LEWISTON – School officials are facing a round of layoffs during the coming fiscal year, they told city councilors Wednesday night.
Superintendent Leon Levesque said expected decreases in state aid combined with higher costs will mean a tighter budget than last year when cash reserves helped balance it.
That’s not an option this year, he said.
“We are in the process of doing surgical carving with our personnel,” Levesque said. “We are facing 12 or more layoffs.”
Levesque said the cuts would come at all levels, including teachers, education technicians and clerks.
“I think there could be some service cuts, but we don’t know where,” he said. “My task right now is to deliver a budget that can actually work.”
His words echoed City Administrator Jim Bennett’s, who told city councilors Tuesday that with $1.6 million in projected budget revenue shortfalls in the next fiscal year, the city needed to plan for staff cuts.
Bennett explained his numbers again Wednesday to the School Committee. He predicted the poor economy statewide would mean $489,220 in lost revenue.

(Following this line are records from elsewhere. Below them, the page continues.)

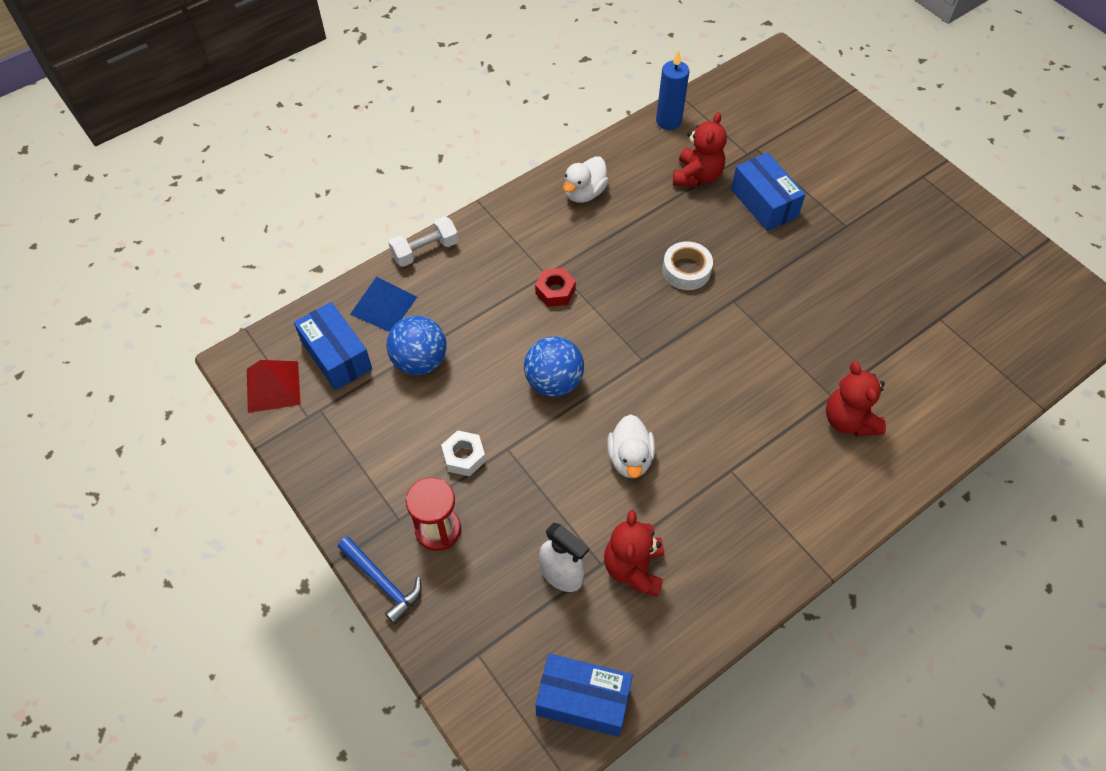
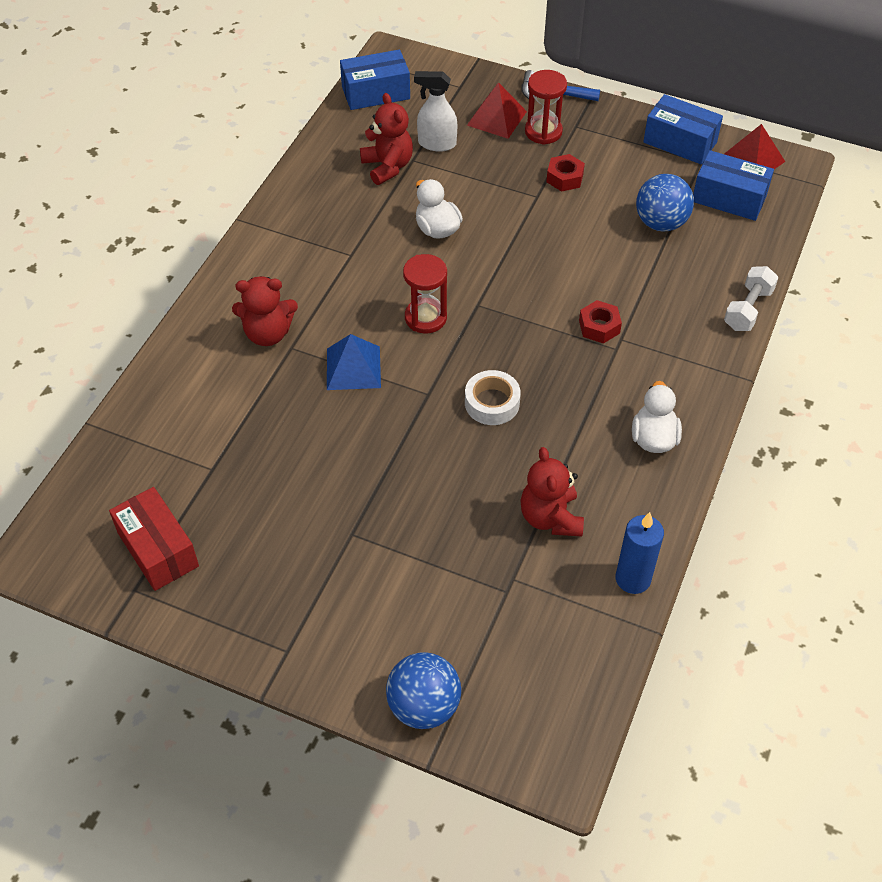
camera: 150 degrees right, 5 degrees down
(384, 305) = (733, 249): blue pyramid -> blue pyramid (353, 368)
(464, 457) = (564, 178): white nut -> red nut
(471, 578) = (497, 118): none -> red pyramid
(554, 382) = (539, 255): blue ball -> blue ball (424, 706)
(696, 368) = (425, 318): none -> red hourglass
(764, 203) = (457, 519): blue box -> blue box (680, 142)
(848, 420) = (268, 333): red teddy bear -> red teddy bear turned 135 degrees clockwise
(999, 276) = (158, 549): none -> red box

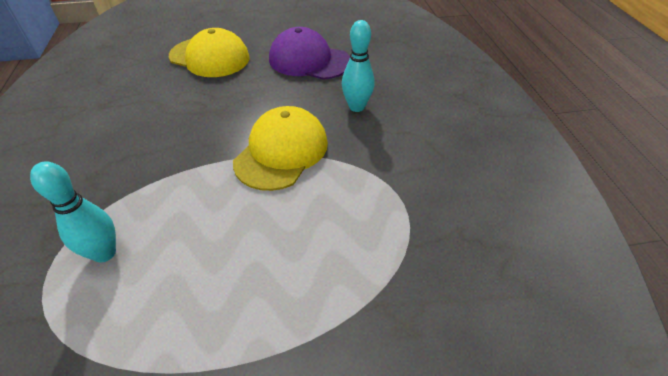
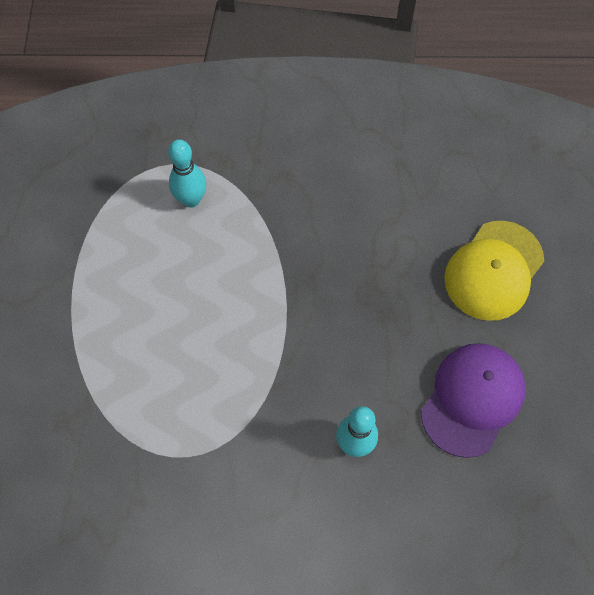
camera: 100 degrees right, 20 degrees up
(281, 152) = (287, 346): yellow cap -> none

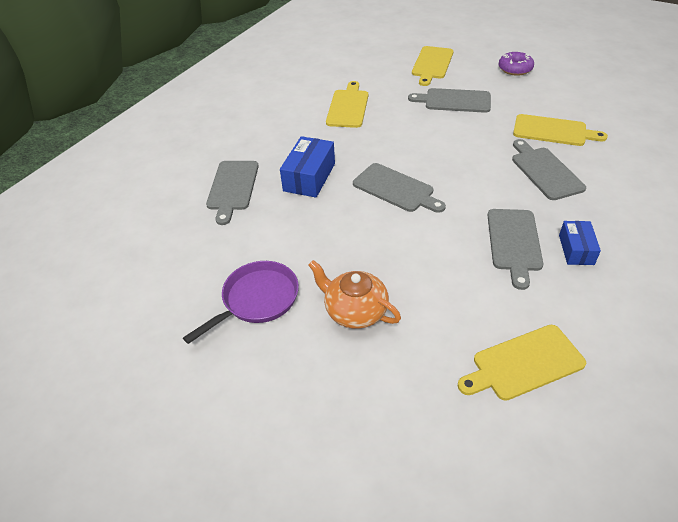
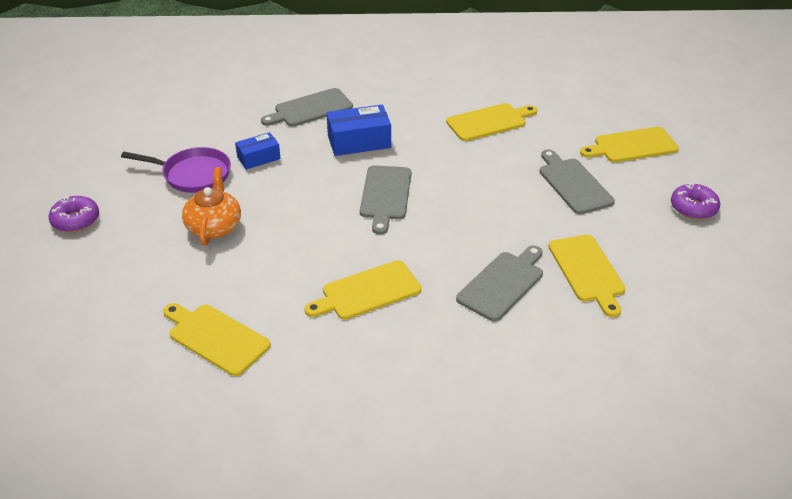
camera: 55 degrees right, 5 degrees down
(251, 428) = (76, 220): none -> purple donut
(514, 242) = (367, 292): grey cutting board -> yellow cutting board
(576, 249) = (389, 336): blue box -> blue box (258, 158)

The city also faces a 10 percent cut in revenue sharing called for in the proposed state budget, and a ballot issue this November to halve the excise tax. Altogether, the city could face $1.6 million in cuts in fiscal year 2009-10.
“There will be no other way to make those cuts other than in personnel,” Bennett said. He said he would present his proposed budget to city councilors on Tuesday.
Levesque said he didn’t expect to have solid forecasts for state funding until February or March, and those figures would determine his budget.
But he could make some guesses. A 10 percent increase in Lewiston’s property value will mean less state aid.
“The state just figures that we have more money; we can support more education on our own,” he said. A reduction in student enrollment also would decrease state aid.
There are bright spots for the budget – school lunch funding could increase and there could be money for schools in a federal stimulus package.
“But we can’t count on that, at this point,” Levesque said.
Voters will have to approve the budget in the spring. A referendum is tentatively scheduled for May, Levesque said.